The facts are on the scoreboard and it’s time for the compromised to walk the plank. Goldman’s stock broke its 1999 IPO price of $53/share. The Big Mack’s Morgan Stanley, which we remain short in the ‘Hedgeye Portfolio’ trades at $10/share… and according to the analytical savants of yesteryear, both are “trading well below book value.” Ah, right… and what exactly is on those books these days anyway? Now that the Fed is levering up to almost 60x with a capital ratio nose-diving under 2%, will there be enough cash in the pirate ship’s hull to get to the Black Pearls of GS and MS? Or will they too surrender to becoming dry docked government museums?
Citigroup reminds us this morning that the “Pandit Bandit” has no idea what his book value is. You see, that’s a shareholder equity thing… and he gets paid out of the income statement. Pandit also reminded us that he was comfortable buying insider stock ahead of the most certain investment thesis on Wall Street – that Hank Paulson will give $20’s of billions of dollars to his banking cronies in the form of “preferred stock” investments. “Preferred” … Hank and the boys love that, and they will do whatever it takes to “have money to manage.”

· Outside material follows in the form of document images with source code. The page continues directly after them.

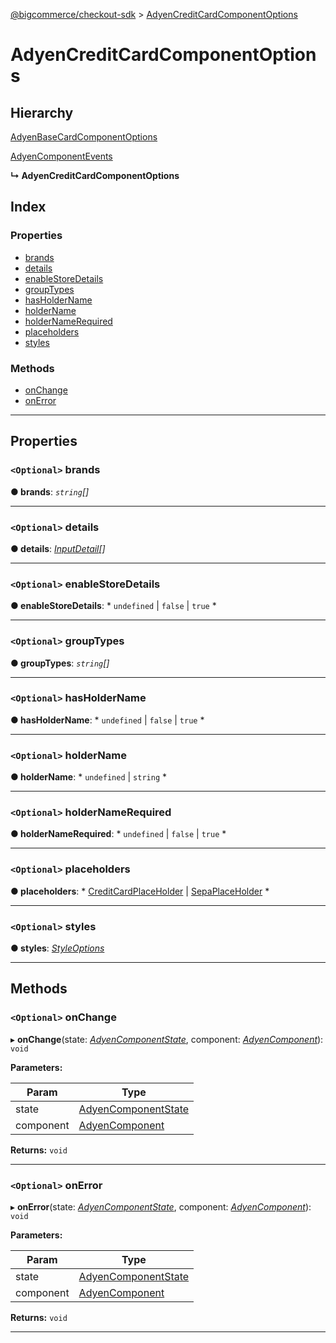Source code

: [@bigcommerce/checkout-sdk](../README.md) > [AdyenCreditCardComponentOptions](../interfaces/adyencreditcardcomponentoptions.md)

# AdyenCreditCardComponentOptions

## Hierarchy

 [AdyenBaseCardComponentOptions](adyenbasecardcomponentoptions.md)

 [AdyenComponentEvents](adyencomponentevents.md)

**↳ AdyenCreditCardComponentOptions**

## Index

### Properties

* [brands](adyencreditcardcomponentoptions.md#brands)
* [details](adyencreditcardcomponentoptions.md#details)
* [enableStoreDetails](adyencreditcardcomponentoptions.md#enablestoredetails)
* [groupTypes](adyencreditcardcomponentoptions.md#grouptypes)
* [hasHolderName](adyencreditcardcomponentoptions.md#hasholdername)
* [holderName](adyencreditcardcomponentoptions.md#holdername)
* [holderNameRequired](adyencreditcardcomponentoptions.md#holdernamerequired)
* [placeholders](adyencreditcardcomponentoptions.md#placeholders)
* [styles](adyencreditcardcomponentoptions.md#styles)

### Methods

* [onChange](adyencreditcardcomponentoptions.md#onchange)
* [onError](adyencreditcardcomponentoptions.md#onerror)

---

## Properties

<a id="brands"></a>

### `<Optional>` brands

**● brands**: *`string`[]*

___
<a id="details"></a>

### `<Optional>` details

**● details**: *[InputDetail](inputdetail.md)[]*

___
<a id="enablestoredetails"></a>

### `<Optional>` enableStoreDetails

**● enableStoreDetails**: * `undefined` &#124; `false` &#124; `true`
*

___
<a id="grouptypes"></a>

### `<Optional>` groupTypes

**● groupTypes**: *`string`[]*

___
<a id="hasholdername"></a>

### `<Optional>` hasHolderName

**● hasHolderName**: * `undefined` &#124; `false` &#124; `true`
*

___
<a id="holdername"></a>

### `<Optional>` holderName

**● holderName**: * `undefined` &#124; `string`
*

___
<a id="holdernamerequired"></a>

### `<Optional>` holderNameRequired

**● holderNameRequired**: * `undefined` &#124; `false` &#124; `true`
*

___
<a id="placeholders"></a>

### `<Optional>` placeholders

**● placeholders**: * [CreditCardPlaceHolder](creditcardplaceholder.md) &#124; [SepaPlaceHolder](sepaplaceholder.md)
*

___
<a id="styles"></a>

### `<Optional>` styles

**● styles**: *[StyleOptions](styleoptions.md)*

___

## Methods

<a id="onchange"></a>

### `<Optional>` onChange

▸ **onChange**(state: *[AdyenComponentState](../#adyencomponentstate)*, component: *[AdyenComponent](adyencomponent.md)*): `void`

**Parameters:**

| Param | Type |
| ------ | ------ |
| state | [AdyenComponentState](../#adyencomponentstate) |
| component | [AdyenComponent](adyencomponent.md) |

**Returns:** `void`

___
<a id="onerror"></a>

### `<Optional>` onError

▸ **onError**(state: *[AdyenComponentState](../#adyencomponentstate)*, component: *[AdyenComponent](adyencomponent.md)*): `void`

**Parameters:**

| Param | Type |
| ------ | ------ |
| state | [AdyenComponentState](../#adyencomponentstate) |
| component | [AdyenComponent](adyencomponent.md) |

**Returns:** `void`

___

With 3-month US Treasuries at 0.01% this morning, money is free. BUT… only if you are in the “Investment Banking Inc.” club… so don’t get all excited and stuff… if you’re like me, flying coach out to California and staying in a Residence Marriot, being a capitalist, you’re not getting any of it. And you know what, you shouldn’t – it’s un-American.
The good news is that if you have proactively prepared for this mess, you are liquid long cash, and have nothing but the blue deflationary skies of opportunity created out of crisis to look forward to. I am looking at office space in San Diego, CA today that’s going to run us a buck a foot. Remember how hard your grandparents had to grind to earn a buck? Maybe someone should fire that memo over to that Target “activist” who is still running around putting leverage on top of leverage with other people’s money.
If you want to manage other people’s money, start by respecting that it’s not yours to lose.
Best of luck out there today,
Long ETFs
OIL iPath ETN Crude Oil –Crude futures rose above $51 per barrel this morning on a weakening US dollar.
EWA –iShares Australia – In a speech in Melbourne today Rio Tinto (EWA: 3.1%) Chairman Skinner predicted the slowdown in Chinese demand for base metals will be short, forecasting a rebound within 2009.
EWG – iShares Germany –  IFO institute business confidence survey fell to its lowest level in over 15 years  at 85.8 in November, down  from 90.2 in October. Moody’s maintained German sovereign debt at Aaa: Stable.
FXI –iShares China –The CSI 300 Index, declined 83.09 points (4.3%) in a broad based sell-off.
 VYM – Vanguard High Dividend Yield ETF --Shares of JPMorgan Chase (VYM:2.33%) and  Bank of America (VYM:2.14%) each rose over 5% in trading in London after the Citi announcement.
Short ETFs
UUP – U.S. Dollar Index –Currency Trading was dominated by the Citi announcement with the Dollar declining against the JPY and EUR.
FXY – CurrencyShares Japanese Yen Trust – The Yen rose to 95.25 USD on news of the Citigroup bailout.